● **To do**
Your reply should be the whole listing, copied exactly, with the pictures left out.

(Dataset content)

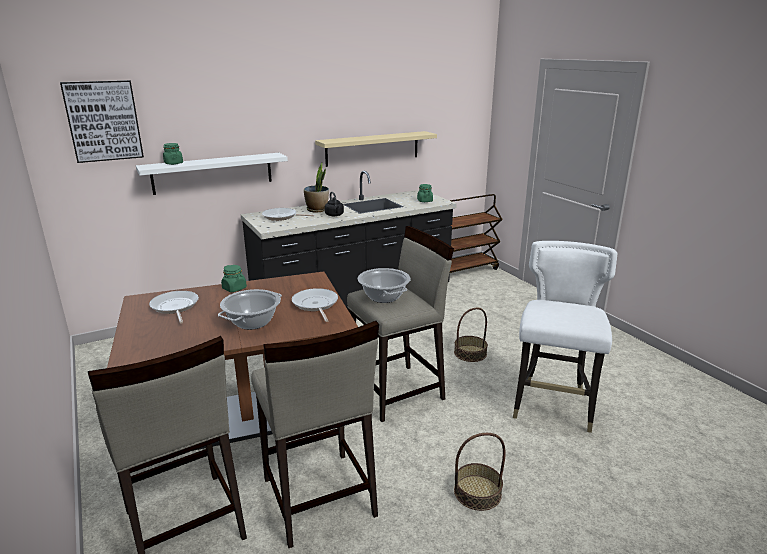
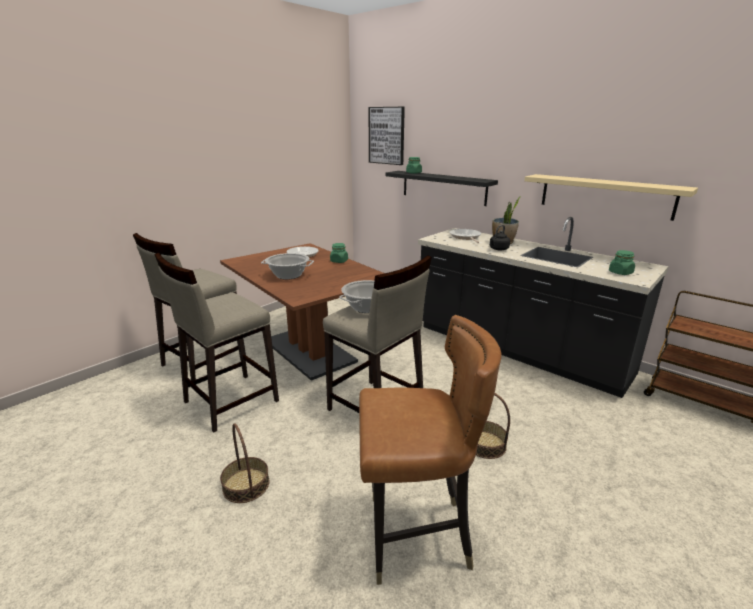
camera: 70 degrees right, 0 degrees up
(213, 173) = (443, 187): white shelf -> black shelf
(315, 305) = (327, 286): frying pan -> none
(552, 407) = (415, 536): white chair -> brown chair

(End Dataset content)

● **Answer for this exercise**
camera: 70 degrees right, 0 degrees up
(213, 173) = (443, 187): white shelf -> black shelf
(315, 305) = (327, 286): frying pan -> none
(552, 407) = (415, 536): white chair -> brown chair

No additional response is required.